• **Study questions**
**A.** Please retype everything in the essay on Davos from "Choosing continuums" down to "addressed nothing sustainably.".
**B.** According to the essay on Davos, how many people lack access to electricity?

3. Planetary boundaries don't bend to abundance rhetoric
Elon Musk's vision of abundance — increasingly central to tech optimism — suggests we can simply innovate our way beyond planetary limits. Perhaps to Mars, through fusion, through geoengineering. This is a seductive narrative, but a dangerous one.
Economic growth that ignores ecological thresholds doesn't deliver development; it delivers crisis on an instalment plan. True progress requires solutions that respect environmental limits while meeting human needs — solar home systems in rural Uganda matter as much as solar arrays in orbit. We need innovation frontiers and ground-level implementation, not one at the expense of the other.
4. Political economy will determine who wins
The Bretton Woods institutions, multilateral system and policy frameworks that can shape and govern AI deployment, climate finance and development assistance were built for a different era. Creaking for years, they risk imploding under the weight of current disruption and risk collapsing entirely under what's coming.
At Davos, the urgency of rethinking governance structures was stark, as was the lack of consensus on what comes next. The political economy of shared productivity gains — how we measure, tax, distribute and reinvest them — will determine whether technological acceleration leads to shared prosperity or deepened inequality. Twentieth-century institutions cannot be retrofitted onto 21st-century challenges. We need new frameworks that enable collaboration across sectors and borders, that create incentives for equity and that move faster than the technology they're meant to govern.
5. Power Is centralizing when we need it diffused
The great paradox of our moment: technologies that enable connection and democratize information are simultaneously concentrating power in unprecedented ways. We're witnessing a shift from 'power to' and 'power with' towards 'power over' and it's accelerating. When a handful of individuals command resources greater than many nations, when their decisions shape global systems without democratic accountability, we've created a governance crisis masquerading as innovation.
None of us can afford to be naive about this power concentration. We need strategies that build countervailing power – through democratic oversight of foundational technologies, through deliberate efforts to diffuse, rather than concentrate control.
Choosing continuums
We stand at a genuine inflexion point. One path leads towards further divergence, towards the dismantling of global cooperation, towards a race to the bottom where winners accumulate and losers multiply. This path treats development and innovation as competing priorities, basic needs and frontier technologies as zero-sum choices.
The other path is harder. It requires nuance, tolerance and patience. It asks us to choose continuums over dichotomies. To see the threads connecting biodigesters to fusion, solar home systems to space-based arrays, SME financing to AI moonshots. The lack of access to electricity for over 700 million is not a separate problem from AI governance or climate finance or geopolitical realignment. They're the same, viewed through different lenses. Address one while ignoring the others and we've addressed nothing sustainably.
Davos this year was defined by scale, speed and seismicity. What we need now is the sustained attention to ensure those forces serve everyone, not just those who shaped the conversation.

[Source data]
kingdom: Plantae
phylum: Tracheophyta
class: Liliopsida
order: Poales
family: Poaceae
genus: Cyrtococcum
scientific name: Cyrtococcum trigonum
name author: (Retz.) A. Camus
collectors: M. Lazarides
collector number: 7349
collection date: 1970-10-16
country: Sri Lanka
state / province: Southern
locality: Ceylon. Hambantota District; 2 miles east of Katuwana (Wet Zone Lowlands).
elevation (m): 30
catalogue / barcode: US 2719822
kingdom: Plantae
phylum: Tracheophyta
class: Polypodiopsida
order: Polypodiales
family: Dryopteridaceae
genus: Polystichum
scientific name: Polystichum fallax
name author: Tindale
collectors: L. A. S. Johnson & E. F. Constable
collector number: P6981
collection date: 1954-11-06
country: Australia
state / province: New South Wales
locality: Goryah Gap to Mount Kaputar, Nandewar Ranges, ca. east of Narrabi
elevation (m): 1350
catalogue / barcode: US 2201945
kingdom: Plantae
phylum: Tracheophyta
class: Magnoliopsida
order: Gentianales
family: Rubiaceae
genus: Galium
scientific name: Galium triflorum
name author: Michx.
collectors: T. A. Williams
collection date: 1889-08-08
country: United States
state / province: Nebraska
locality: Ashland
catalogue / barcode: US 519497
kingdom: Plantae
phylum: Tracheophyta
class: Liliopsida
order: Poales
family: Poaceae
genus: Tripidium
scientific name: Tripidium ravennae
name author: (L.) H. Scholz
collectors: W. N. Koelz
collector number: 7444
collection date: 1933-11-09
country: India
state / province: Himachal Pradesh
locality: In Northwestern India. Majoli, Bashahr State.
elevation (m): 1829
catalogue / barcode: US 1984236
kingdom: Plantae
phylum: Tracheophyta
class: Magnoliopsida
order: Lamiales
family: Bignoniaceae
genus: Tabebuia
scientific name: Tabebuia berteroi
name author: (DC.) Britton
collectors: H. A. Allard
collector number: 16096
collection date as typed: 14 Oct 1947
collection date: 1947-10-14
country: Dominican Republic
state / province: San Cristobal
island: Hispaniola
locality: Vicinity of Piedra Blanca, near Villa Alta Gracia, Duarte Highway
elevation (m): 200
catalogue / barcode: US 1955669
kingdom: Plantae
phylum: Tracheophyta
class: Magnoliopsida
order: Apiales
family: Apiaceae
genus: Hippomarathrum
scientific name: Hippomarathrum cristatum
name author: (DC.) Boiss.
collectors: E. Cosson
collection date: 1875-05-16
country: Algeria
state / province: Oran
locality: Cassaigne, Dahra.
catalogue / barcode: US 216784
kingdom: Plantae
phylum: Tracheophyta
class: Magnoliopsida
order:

• **Task-by-task solutions**
**A.**
Choosing continuums
We stand at a genuine inflexion point. One path leads towards further divergence, towards the dismantling of global cooperation, towards a race to the bottom where winners accumulate and losers multiply. This path treats development and innovation as competing priorities, basic needs and frontier technologies as zero-sum choices.
The other path is harder. It requires nuance, tolerance and patience. It asks us to choose continuums over dichotomies. To see the threads connecting biodigesters to fusion, solar home systems to space-based arrays, SME financing to AI moonshots. The lack of access to electricity for over 700 million is not a separate problem from AI governance or climate finance or geopolitical realignment. They're the same, viewed through different lenses. Address one while ignoring the others and we've addressed nothing sustainably.

**B.** Over 700 million.